'''

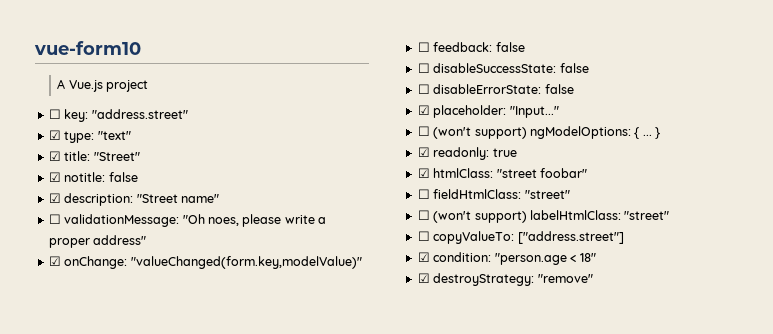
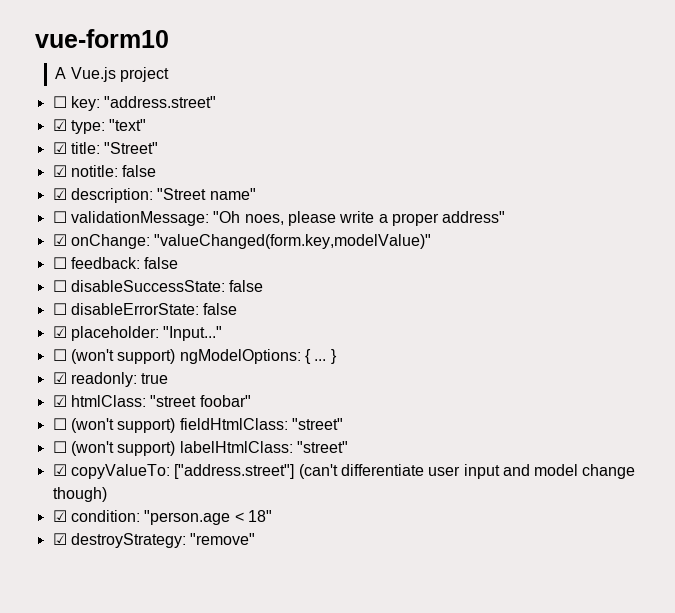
(430, 194) none -> [70,418,176,433] (won't support)
[417,231,430,241] ☐ -> [52,464,67,476] ☑
(624, 237) none -> [298,464,636,479] [52,487,107,502] (can't differentiate user input and model change though)

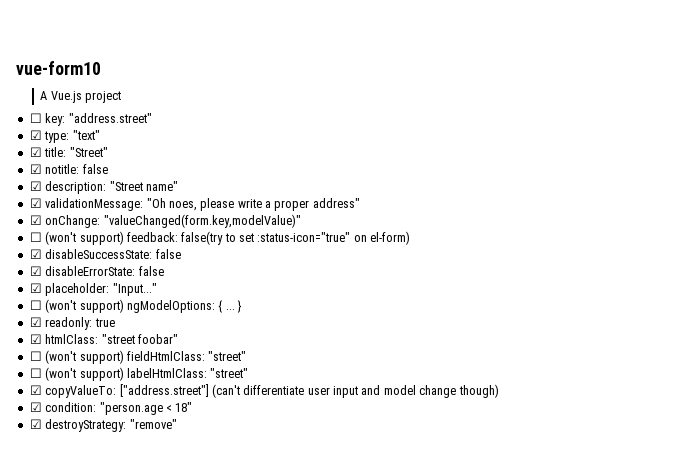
[52,211,67,223] ☐ -> [29,198,42,208] ☑
[70,257,179,269] [52,280,67,292] feedback: false // ☐ -> [45,231,411,245] [29,249,42,259] (won't support) feedback: false(try to set :status-icon="true" on el-form) // ☑
[52,303,67,315] ☐ -> [29,266,42,276] ☑

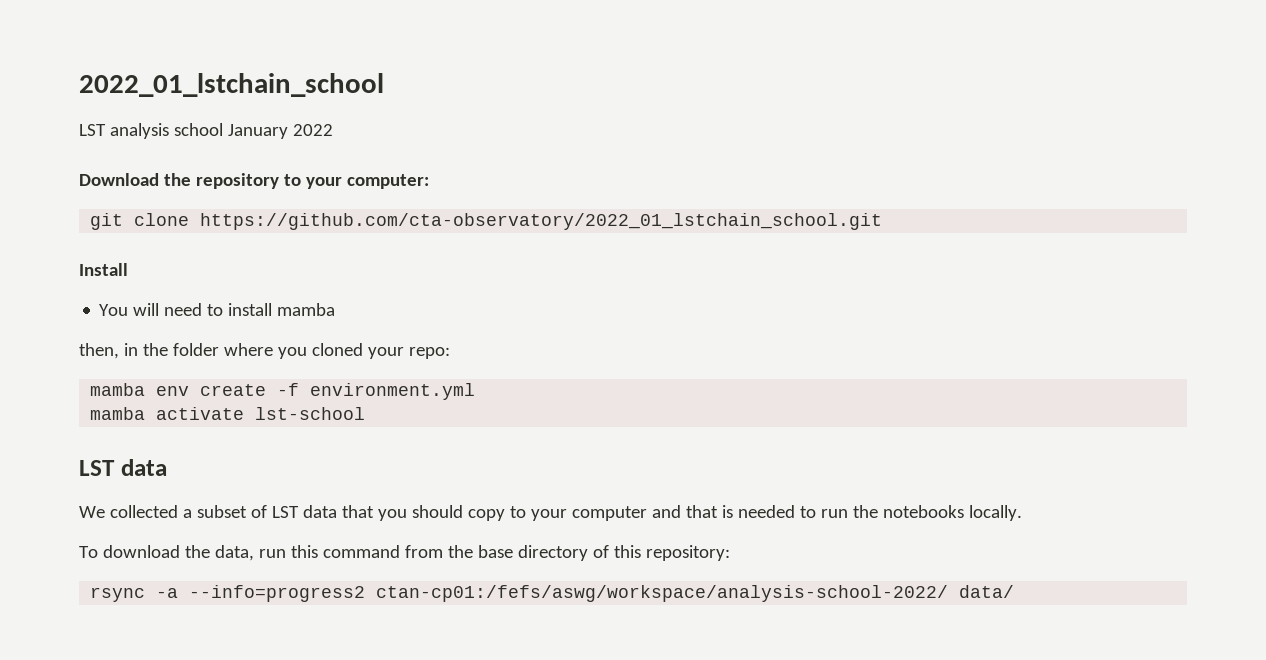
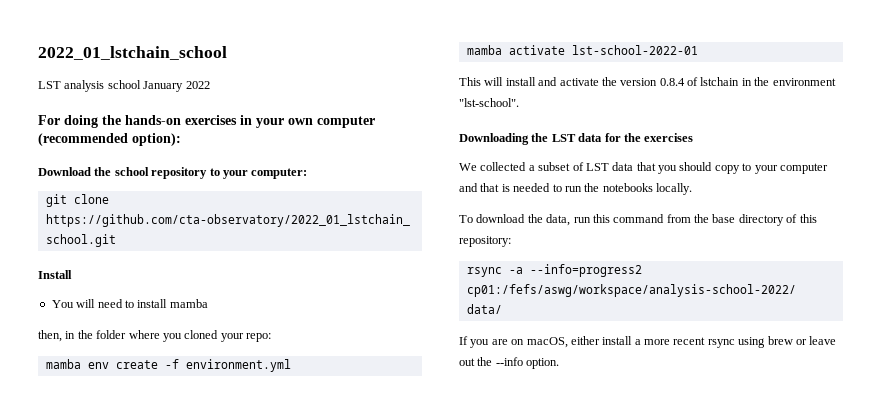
(333, 130) none -> [38,115,375,128] [38,133,181,146] // For doing the hands-on exercises in your own computer (recommended option):
(191, 179) none -> [114,167,149,176] school
[255,407,366,420] [79,459,167,476] lst-school // LST data -> [571,45,698,55] [459,77,836,86] [459,98,519,107] [459,133,694,145] lst-school-2022-01 // This will install and activate the version 0.8.4 of lstchain in the environment "lst-school". // Downloading the LST data for the exercises
[376,585,949,602] ctan-cp01:/fefs/aswg/workspace/analysis-school-2022/ -> [466,284,796,297] cp01:/fefs/aswg/workspace/analysis-school-2022/
(1015, 591) none -> [459,336,837,348] [459,357,560,369] // If you are on macOS, either install a more recent rsync using brew or leave out the --info option.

'''

Copy all entries exactly; skip pictures.

The completed task:
(430, 194) none -> [70,418,176,433] (won't support)
[417,231,430,241] ☐ -> [52,464,67,476] ☑
(624, 237) none -> [298,464,636,479] [52,487,107,502] (can't differentiate user input and model change though)

[52,211,67,223] ☐ -> [29,198,42,208] ☑
[70,257,179,269] [52,280,67,292] feedback: false // ☐ -> [45,231,411,245] [29,249,42,259] (won't support) feedback: false(try to set :status-icon="true" on el-form) // ☑
[52,303,67,315] ☐ -> [29,266,42,276] ☑

(333, 130) none -> [38,115,375,128] [38,133,181,146] // For doing the hands-on exercises in your own computer (recommended option):
(191, 179) none -> [114,167,149,176] school
[255,407,366,420] [79,459,167,476] lst-school // LST data -> [571,45,698,55] [459,77,836,86] [459,98,519,107] [459,133,694,145] lst-school-2022-01 // This will install and activate the version 0.8.4 of lstchain in the environment "lst-school". // Downloading the LST data for the exercises
[376,585,949,602] ctan-cp01:/fefs/aswg/workspace/analysis-school-2022/ -> [466,284,796,297] cp01:/fefs/aswg/workspace/analysis-school-2022/
(1015, 591) none -> [459,336,837,348] [459,357,560,369] // If you are on macOS, either install a more recent rsync using brew or leave out the --info option.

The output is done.